(Work instruction): Read through the lines below for the string "Courtyard" and copy each one that has it.

(Exercise data):
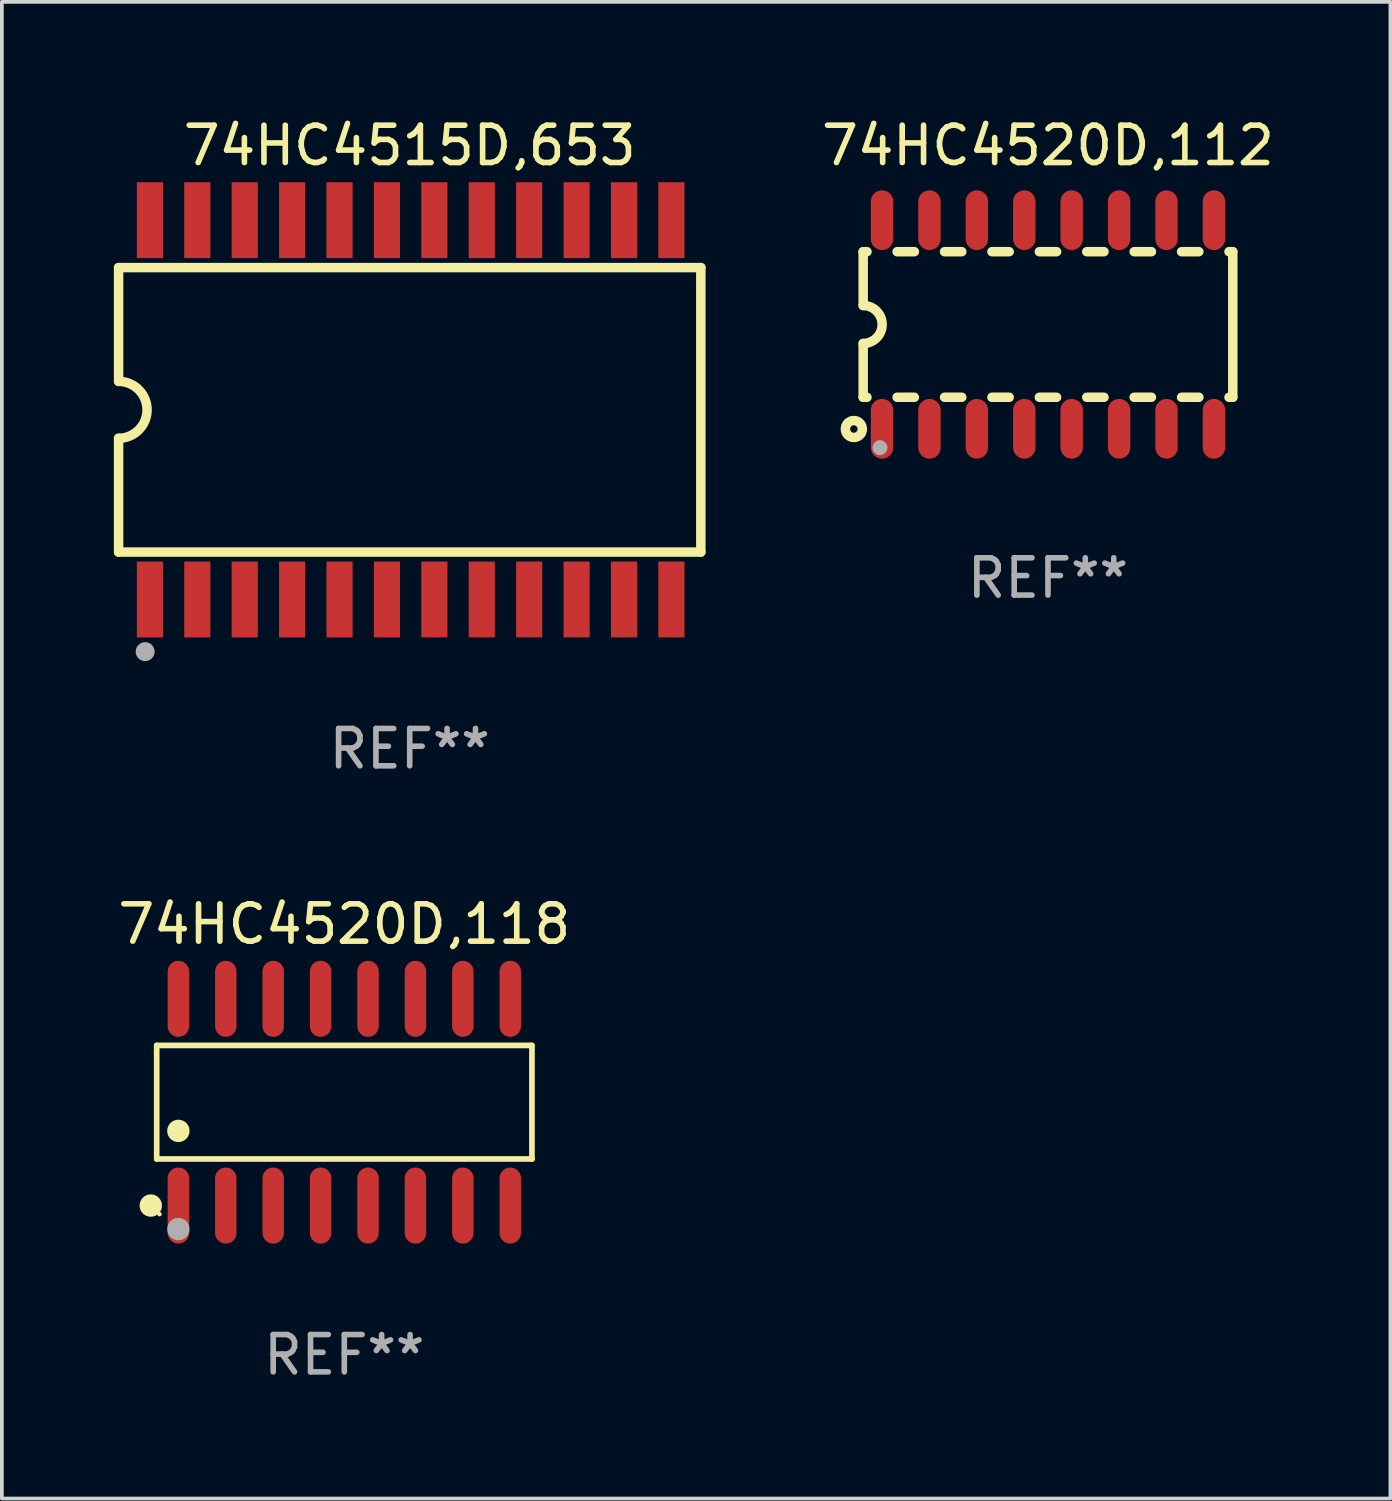
<source format=kicad_pcb>
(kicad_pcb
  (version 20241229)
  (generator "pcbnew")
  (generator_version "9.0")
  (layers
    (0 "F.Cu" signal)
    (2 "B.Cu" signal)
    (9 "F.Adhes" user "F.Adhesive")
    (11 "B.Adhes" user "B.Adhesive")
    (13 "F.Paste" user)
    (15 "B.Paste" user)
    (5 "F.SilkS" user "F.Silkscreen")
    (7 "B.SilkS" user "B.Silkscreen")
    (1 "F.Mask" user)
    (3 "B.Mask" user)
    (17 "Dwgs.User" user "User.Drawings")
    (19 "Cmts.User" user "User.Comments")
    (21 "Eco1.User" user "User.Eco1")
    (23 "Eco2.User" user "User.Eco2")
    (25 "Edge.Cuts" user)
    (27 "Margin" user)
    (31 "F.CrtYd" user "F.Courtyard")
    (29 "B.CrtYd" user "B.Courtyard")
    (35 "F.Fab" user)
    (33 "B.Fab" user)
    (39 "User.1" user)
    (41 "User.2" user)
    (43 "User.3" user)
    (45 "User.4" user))
  (footprint "74HC4515D,653"
    (layer "F.Cu")
    (at 7.925 7.928)
    (property "Reference" "74HC4515D,653" (at 0 -7.08 0) (layer "F.SilkS") (effects (font (size 1 1) (thickness 0.15))))
    (attr through_hole)
    (fp_line (start -7.798 -3.81) (end -7.798 -0.762) (stroke (width 0.254) (type solid)) (layer "F.SilkS"))
    (fp_line (start -7.798 3.81) (end -7.798 0.762) (stroke (width 0.254) (type solid)) (layer "F.SilkS"))
    (fp_line (start 7.798 -3.81) (end -7.798 -3.81) (stroke (width 0.254) (type solid)) (layer "F.SilkS"))
    (fp_line (start 7.798 3.81) (end -7.798 3.81) (stroke (width 0.254) (type solid)) (layer "F.SilkS"))
    (fp_line (start 7.798 3.81) (end 7.798 -3.81) (stroke (width 0.254) (type solid)) (layer "F.SilkS"))
    (fp_arc (start -7.797791 -0.762002) (mid -7.03579 -0.000001) (end -7.79779 0.762002) (stroke (width 0.254001) (type solid)) (layer "F.SilkS"))
    (fp_circle (center -7.825 3.75) (end -7.795 3.75) (stroke (width 0.06) (type solid)) (fill no) (layer "F.SilkS"))
    (fp_circle (center -7.087 6.477) (end -6.96 6.477) (stroke (width 0.254) (type solid)) (fill no) (layer "F.Fab"))
    (fp_text user "REF**" (at 0 9.08 0) (layer "F.Fab") (effects (font (size 1 1) (thickness 0.15))))
    (pad "1" smd rect (at -6.96 5.08 90) (size 2.032 0.7) (layers "F.Cu" "F.Mask" "F.Paste"))
    (pad "2" smd rect (at -5.69 5.08 90) (size 2.032 0.7) (layers "F.Cu" "F.Mask" "F.Paste"))
    (pad "3" smd rect (at -4.42 5.08 90) (size 2.032 0.7) (layers "F.Cu" "F.Mask" "F.Paste"))
    (pad "4" smd rect (at -3.15 5.08 90) (size 2.032 0.7) (layers "F.Cu" "F.Mask" "F.Paste"))
    (pad "5" smd rect (at -1.88 5.08 90) (size 2.032 0.7) (layers "F.Cu" "F.Mask" "F.Paste"))
    (pad "6" smd rect (at -0.61 5.08 90) (size 2.032 0.7) (layers "F.Cu" "F.Mask" "F.Paste"))
    (pad "7" smd rect (at 0.66 5.08 90) (size 2.032 0.7) (layers "F.Cu" "F.Mask" "F.Paste"))
    (pad "8" smd rect (at 1.93 5.08 90) (size 2.032 0.7) (layers "F.Cu" "F.Mask" "F.Paste"))
    (pad "9" smd rect (at 3.2 5.08 90) (size 2.032 0.7) (layers "F.Cu" "F.Mask" "F.Paste"))
    (pad "10" smd rect (at 4.47 5.08 90) (size 2.032 0.7) (layers "F.Cu" "F.Mask" "F.Paste"))
    (pad "11" smd rect (at 5.74 5.08 90) (size 2.032 0.7) (layers "F.Cu" "F.Mask" "F.Paste"))
    (pad "12" smd rect (at 7.01 5.08 90) (size 2.032 0.7) (layers "F.Cu" "F.Mask" "F.Paste"))
    (pad "13" smd rect (at 7.01 -5.08 90) (size 2.032 0.7) (layers "F.Cu" "F.Mask" "F.Paste"))
    (pad "14" smd rect (at 5.74 -5.08 90) (size 2.032 0.7) (layers "F.Cu" "F.Mask" "F.Paste"))
    (pad "15" smd rect (at 4.47 -5.08 90) (size 2.032 0.7) (layers "F.Cu" "F.Mask" "F.Paste"))
    (pad "16" smd rect (at 3.2 -5.08 90) (size 2.032 0.7) (layers "F.Cu" "F.Mask" "F.Paste"))
    (pad "17" smd rect (at 1.93 -5.08 90) (size 2.032 0.7) (layers "F.Cu" "F.Mask" "F.Paste"))
    (pad "18" smd rect (at 0.66 -5.08 90) (size 2.032 0.7) (layers "F.Cu" "F.Mask" "F.Paste"))
    (pad "19" smd rect (at -0.61 -5.08 90) (size 2.032 0.7) (layers "F.Cu" "F.Mask" "F.Paste"))
    (pad "20" smd rect (at -1.88 -5.08 90) (size 2.032 0.7) (layers "F.Cu" "F.Mask" "F.Paste"))
    (pad "21" smd rect (at -3.15 -5.08 90) (size 2.032 0.7) (layers "F.Cu" "F.Mask" "F.Paste"))
    (pad "22" smd rect (at -4.42 -5.08 90) (size 2.032 0.7) (layers "F.Cu" "F.Mask" "F.Paste"))
    (pad "23" smd rect (at -5.69 -5.08 90) (size 2.032 0.7) (layers "F.Cu" "F.Mask" "F.Paste"))
    (pad "24" smd rect (at -6.96 -5.08 90) (size 2.032 0.7) (layers "F.Cu" "F.Mask" "F.Paste")))
  (footprint "74HC4520D,118"
    (layer "F.Cu")
    (at 6.173 26.474)
    (property "Reference" "74HC4520D,118" (at 0 -4.769 0) (layer "F.SilkS") (effects (font (size 1 1) (thickness 0.15))))
    (attr through_hole)
    (fp_line (start -5.026 -1.521) (end 5.026 -1.521) (stroke (width 0.152) (type solid)) (layer "F.SilkS"))
    (fp_line (start -5.026 1.521) (end -5.026 -1.521) (stroke (width 0.152) (type solid)) (layer "F.SilkS"))
    (fp_line (start 5.026 -1.521) (end 5.026 1.521) (stroke (width 0.152) (type solid)) (layer "F.SilkS"))
    (fp_line (start 5.026 1.521) (end -5.026 1.521) (stroke (width 0.152) (type solid)) (layer "F.SilkS"))
    (fp_circle (center -5.184 2.769) (end -5.034 2.769) (stroke (width 0.3) (type solid)) (fill no) (layer "F.SilkS"))
    (fp_circle (center -4.95 3) (end -4.92 3) (stroke (width 0.06) (type solid)) (fill no) (layer "F.SilkS"))
    (fp_circle (center -4.445 0.769) (end -4.295 0.769) (stroke (width 0.3) (type solid)) (fill no) (layer "F.SilkS"))
    (fp_circle (center -4.445 3.4) (end -4.295 3.4) (stroke (width 0.3) (type solid)) (fill no) (layer "F.Fab"))
    (fp_text user "REF**" (at 0 6.769 0) (layer "F.Fab") (effects (font (size 1 1) (thickness 0.15))))
    (pad "1" smd oval (at -4.445 2.769) (size 0.574 2.038) (layers "F.Cu" "F.Mask" "F.Paste"))
    (pad "2" smd oval (at -3.175 2.769) (size 0.574 2.038) (layers "F.Cu" "F.Mask" "F.Paste"))
    (pad "3" smd oval (at -1.905 2.769) (size 0.574 2.038) (layers "F.Cu" "F.Mask" "F.Paste"))
    (pad "4" smd oval (at -0.635 2.769) (size 0.574 2.038) (layers "F.Cu" "F.Mask" "F.Paste"))
    (pad "5" smd oval (at 0.635 2.769) (size 0.574 2.038) (layers "F.Cu" "F.Mask" "F.Paste"))
    (pad "6" smd oval (at 1.905 2.769) (size 0.574 2.038) (layers "F.Cu" "F.Mask" "F.Paste"))
    (pad "7" smd oval (at 3.175 2.769) (size 0.574 2.038) (layers "F.Cu" "F.Mask" "F.Paste"))
    (pad "8" smd oval (at 4.445 2.769) (size 0.574 2.038) (layers "F.Cu" "F.Mask" "F.Paste"))
    (pad "9" smd oval (at 4.445 -2.769) (size 0.574 2.038) (layers "F.Cu" "F.Mask" "F.Paste"))
    (pad "10" smd oval (at 3.175 -2.769) (size 0.574 2.038) (layers "F.Cu" "F.Mask" "F.Paste"))
    (pad "11" smd oval (at 1.905 -2.769) (size 0.574 2.038) (layers "F.Cu" "F.Mask" "F.Paste"))
    (pad "12" smd oval (at 0.635 -2.769) (size 0.574 2.038) (layers "F.Cu" "F.Mask" "F.Paste"))
    (pad "13" smd oval (at -0.635 -2.769) (size 0.574 2.038) (layers "F.Cu" "F.Mask" "F.Paste"))
    (pad "14" smd oval (at -1.905 -2.769) (size 0.574 2.038) (layers "F.Cu" "F.Mask" "F.Paste"))
    (pad "15" smd oval (at -3.175 -2.769) (size 0.574 2.038) (layers "F.Cu" "F.Mask" "F.Paste"))
    (pad "16" smd oval (at -4.445 -2.769) (size 0.574 2.038) (layers "F.Cu" "F.Mask" "F.Paste")))
  (footprint "74HC4520D,112"
    (layer "F.Cu")
    (at 25.022 5.642)
    (property "Reference" "74HC4520D,112" (at 0 -4.794 0) (layer "F.SilkS") (effects (font (size 1 1) (thickness 0.15))))
    (attr through_hole)
    (fp_line (start -4.95 -1.95) (end -4.95 -0.508) (stroke (width 0.254) (type solid)) (layer "F.SilkS"))
    (fp_line (start -4.95 -1.95) (end -4.849 -1.95) (stroke (width 0.254) (type solid)) (layer "F.SilkS"))
    (fp_line (start -4.95 1.95) (end -4.95 0.508) (stroke (width 0.254) (type solid)) (layer "F.SilkS"))
    (fp_line (start -4.95 1.95) (end -4.849 1.95) (stroke (width 0.254) (type solid)) (layer "F.SilkS"))
    (fp_line (start -4.041 -1.95) (end -3.579 -1.95) (stroke (width 0.254) (type solid)) (layer "F.SilkS"))
    (fp_line (start -4.041 1.95) (end -3.579 1.95) (stroke (width 0.254) (type solid)) (layer "F.SilkS"))
    (fp_line (start -2.771 -1.95) (end -2.309 -1.95) (stroke (width 0.254) (type solid)) (layer "F.SilkS"))
    (fp_line (start -2.771 1.95) (end -2.309 1.95) (stroke (width 0.254) (type solid)) (layer "F.SilkS"))
    (fp_line (start -1.501 -1.95) (end -1.039 -1.95) (stroke (width 0.254) (type solid)) (layer "F.SilkS"))
    (fp_line (start -1.501 1.95) (end -1.039 1.95) (stroke (width 0.254) (type solid)) (layer "F.SilkS"))
    (fp_line (start -0.231 -1.95) (end 0.231 -1.95) (stroke (width 0.254) (type solid)) (layer "F.SilkS"))
    (fp_line (start -0.231 1.95) (end 0.231 1.95) (stroke (width 0.254) (type solid)) (layer "F.SilkS"))
    (fp_line (start 1.039 -1.95) (end 1.501 -1.95) (stroke (width 0.254) (type solid)) (layer "F.SilkS"))
    (fp_line (start 1.039 1.95) (end 1.501 1.95) (stroke (width 0.254) (type solid)) (layer "F.SilkS"))
    (fp_line (start 2.309 -1.95) (end 2.771 -1.95) (stroke (width 0.254) (type solid)) (layer "F.SilkS"))
    (fp_line (start 2.309 1.95) (end 2.771 1.95) (stroke (width 0.254) (type solid)) (layer "F.SilkS"))
    (fp_line (start 3.579 -1.95) (end 4.041 -1.95) (stroke (width 0.254) (type solid)) (layer "F.SilkS"))
    (fp_line (start 3.579 1.95) (end 4.041 1.95) (stroke (width 0.254) (type solid)) (layer "F.SilkS"))
    (fp_line (start 4.849 -1.95) (end 4.95 -1.95) (stroke (width 0.254) (type solid)) (layer "F.SilkS"))
    (fp_line (start 4.849 1.95) (end 4.95 1.95) (stroke (width 0.254) (type solid)) (layer "F.SilkS"))
    (fp_line (start 4.95 -1.95) (end 4.95 1.95) (stroke (width 0.254) (type solid)) (layer "F.SilkS"))
    (fp_arc (start -4.95047 -0.508001) (mid -4.442469 -0.000228) (end -4.950013 0.508001) (stroke (width 0.254001) (type solid)) (layer "F.SilkS"))
    (fp_circle (center -5.2 2.8) (end -5.1 2.8) (stroke (width 0.254) (type solid)) (fill no) (layer "F.SilkS"))
    (fp_circle (center -4.95 2.947) (end -4.92 2.947) (stroke (width 0.06) (type solid)) (fill no) (layer "F.SilkS"))
    (fp_circle (center -4.5 3.3) (end -4.4 3.3) (stroke (width 0.2) (type solid)) (fill no) (layer "F.Fab"))
    (fp_text user "REF**" (at 0 6.794 0) (layer "F.Fab") (effects (font (size 1 1) (thickness 0.15))))
    (pad "1" smd oval (at -4.445 2.794) (size 0.6 1.6) (layers "F.Cu" "F.Mask" "F.Paste"))
    (pad "2" smd oval (at -3.175 2.794) (size 0.6 1.6) (layers "F.Cu" "F.Mask" "F.Paste"))
    (pad "3" smd oval (at -1.905 2.794) (size 0.6 1.6) (layers "F.Cu" "F.Mask" "F.Paste"))
    (pad "4" smd oval (at -0.635 2.794) (size 0.6 1.6) (layers "F.Cu" "F.Mask" "F.Paste"))
    (pad "5" smd oval (at 0.635 2.794) (size 0.6 1.6) (layers "F.Cu" "F.Mask" "F.Paste"))
    (pad "6" smd oval (at 1.905 2.794) (size 0.6 1.6) (layers "F.Cu" "F.Mask" "F.Paste"))
    (pad "7" smd oval (at 3.175 2.794) (size 0.6 1.6) (layers "F.Cu" "F.Mask" "F.Paste"))
    (pad "8" smd oval (at 4.445 2.794) (size 0.6 1.6) (layers "F.Cu" "F.Mask" "F.Paste"))
    (pad "9" smd oval (at 4.445 -2.794) (size 0.6 1.6) (layers "F.Cu" "F.Mask" "F.Paste"))
    (pad "10" smd oval (at 3.175 -2.794) (size 0.6 1.6) (layers "F.Cu" "F.Mask" "F.Paste"))
    (pad "11" smd oval (at 1.905 -2.794) (size 0.6 1.6) (layers "F.Cu" "F.Mask" "F.Paste"))
    (pad "12" smd oval (at 0.635 -2.794) (size 0.6 1.6) (layers "F.Cu" "F.Mask" "F.Paste"))
    (pad "13" smd oval (at -0.635 -2.794) (size 0.6 1.6) (layers "F.Cu" "F.Mask" "F.Paste"))
    (pad "14" smd oval (at -1.905 -2.794) (size 0.6 1.6) (layers "F.Cu" "F.Mask" "F.Paste"))
    (pad "15" smd oval (at -3.175 -2.794) (size 0.6 1.6) (layers "F.Cu" "F.Mask" "F.Paste"))
    (pad "16" smd oval (at -4.445 -2.794) (size 0.6 1.6) (layers "F.Cu" "F.Mask" "F.Paste")))
  (gr_rect
    (start -3 -3)
    (end 34.195 37.091)
    (stroke (width 0.1) (type default))
    (fill no)
    (layer "Edge.Cuts")))
</source>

(Response to this exercise):
    (31 "F.CrtYd" user "F.Courtyard")
    (29 "B.CrtYd" user "B.Courtyard")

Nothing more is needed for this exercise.